_Texto de la página_
↓↓↓

Aquellos autobuses de lo ‘libre’

Aquellos autobuses de lo ‘libre’

Cuando en la década de los 90 me fui a estudiar periodismo a Madrid desde mi Huelva natal, supe que iba a tener que renunciar a la caza, que practicaba todos los fines de semana. En Madrid no conocía a nadie, no tenía amigos y pagar un coto superaba mi presupuesto, así que salvo en vacaciones o algún que otro puente, iba a tener que colgar la escopeta.


Así fue el primer año, pero como era un yonki de la caza, el segundo año ya empecé a buscar alternativas. No sé cómo me enteré, pero supe que en Madrid había sociedades de cazadores que, a precios muy asequibles, salían a cazar a terrenos libres fuera de la Comunidad de Madrid, porque los que había en Madrid eran zonas pequeñas y estaban muy cazadas.

↑↑↑

_Lo que se pide_
#1 Responde a estas preguntas según el relato sobre la caza:
(a) ¿Qué fue a estudiar a Madrid quien narra?
(b) ¿Cuál es su ciudad natal?
(c) ¿Cómo eran los terrenos de caza que había en Madrid?
#2 Convierte en una lista breve el párrafo del relato sobre la caza que comienza con "Cuando en la década de los 90" y conserva sus datos principales.
#3 Actualiza el fragmento del relato sobre la caza que empieza con las palabras "Así fue el primer" y termina con "estaban muy cazadas.", cambiando "precios muy asequibles" por "precios muy bajos".

_Filas extraídas_
↓↓↓

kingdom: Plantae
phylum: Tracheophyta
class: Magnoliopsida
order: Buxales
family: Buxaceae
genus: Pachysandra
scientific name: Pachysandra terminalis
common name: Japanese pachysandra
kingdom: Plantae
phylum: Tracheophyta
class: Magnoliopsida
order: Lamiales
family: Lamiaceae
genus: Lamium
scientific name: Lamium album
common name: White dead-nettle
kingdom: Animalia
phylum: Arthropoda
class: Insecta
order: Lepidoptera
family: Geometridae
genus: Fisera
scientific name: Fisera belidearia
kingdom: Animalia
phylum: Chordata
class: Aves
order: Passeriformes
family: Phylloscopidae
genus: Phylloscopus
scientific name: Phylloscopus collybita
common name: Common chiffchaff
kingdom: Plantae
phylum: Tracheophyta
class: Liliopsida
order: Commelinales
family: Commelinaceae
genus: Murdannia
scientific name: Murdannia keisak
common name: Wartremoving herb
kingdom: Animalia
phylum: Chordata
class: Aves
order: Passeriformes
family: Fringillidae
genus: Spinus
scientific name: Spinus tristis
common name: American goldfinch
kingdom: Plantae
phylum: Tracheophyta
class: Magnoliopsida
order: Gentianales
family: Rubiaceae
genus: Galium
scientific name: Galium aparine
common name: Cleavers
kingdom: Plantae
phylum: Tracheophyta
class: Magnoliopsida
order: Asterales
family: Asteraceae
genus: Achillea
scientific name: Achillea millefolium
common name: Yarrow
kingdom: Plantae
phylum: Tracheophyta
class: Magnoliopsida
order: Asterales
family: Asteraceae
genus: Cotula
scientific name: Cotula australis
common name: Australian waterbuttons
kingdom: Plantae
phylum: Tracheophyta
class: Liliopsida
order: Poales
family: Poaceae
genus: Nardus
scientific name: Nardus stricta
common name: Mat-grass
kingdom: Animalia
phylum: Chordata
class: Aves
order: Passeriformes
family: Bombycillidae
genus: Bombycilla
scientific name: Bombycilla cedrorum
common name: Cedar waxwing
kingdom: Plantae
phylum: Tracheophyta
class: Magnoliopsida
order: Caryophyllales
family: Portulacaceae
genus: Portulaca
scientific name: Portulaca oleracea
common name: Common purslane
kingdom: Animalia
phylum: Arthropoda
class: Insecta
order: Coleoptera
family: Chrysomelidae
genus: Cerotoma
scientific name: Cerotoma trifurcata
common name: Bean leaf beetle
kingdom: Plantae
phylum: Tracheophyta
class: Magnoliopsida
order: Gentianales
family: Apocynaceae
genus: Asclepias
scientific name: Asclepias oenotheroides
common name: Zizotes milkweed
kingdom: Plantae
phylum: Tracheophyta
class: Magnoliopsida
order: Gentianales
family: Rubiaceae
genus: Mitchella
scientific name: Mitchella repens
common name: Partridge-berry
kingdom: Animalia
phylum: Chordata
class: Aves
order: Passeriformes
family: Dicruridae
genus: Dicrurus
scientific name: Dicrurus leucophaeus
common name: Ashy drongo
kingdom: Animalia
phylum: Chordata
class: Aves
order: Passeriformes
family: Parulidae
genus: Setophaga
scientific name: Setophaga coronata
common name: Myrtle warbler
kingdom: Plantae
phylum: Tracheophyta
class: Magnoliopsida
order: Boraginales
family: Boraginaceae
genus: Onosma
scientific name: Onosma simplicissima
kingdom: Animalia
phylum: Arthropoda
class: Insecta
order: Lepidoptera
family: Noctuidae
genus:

↑↑↑

_Soluciones_
#1
(a) Periodismo.
(b) Huelva.
(c) Eran zonas pequeñas y estaban muy cazadas.

#2
- En la década de los 90 se fue de Huelva a Madrid para estudiar periodismo.
- Sabía que tendría que renunciar a la caza, que practicaba todos los fines de semana.
- En Madrid no conocía a nadie ni tenía amigos.
- Pagar un coto superaba su presupuesto.
- Salvo en vacaciones o algún puente, tendría que colgar la escopeta.

#3
Así fue el primer año, pero como era un yonki de la caza, el segundo año ya empecé a buscar alternativas. No sé cómo me enteré, pero supe que en Madrid había sociedades de cazadores que, a precios muy bajos, salían a cazar a terrenos libres fuera de la Comunidad de Madrid, porque los que había en Madrid eran zonas pequeñas y estaban muy cazadas.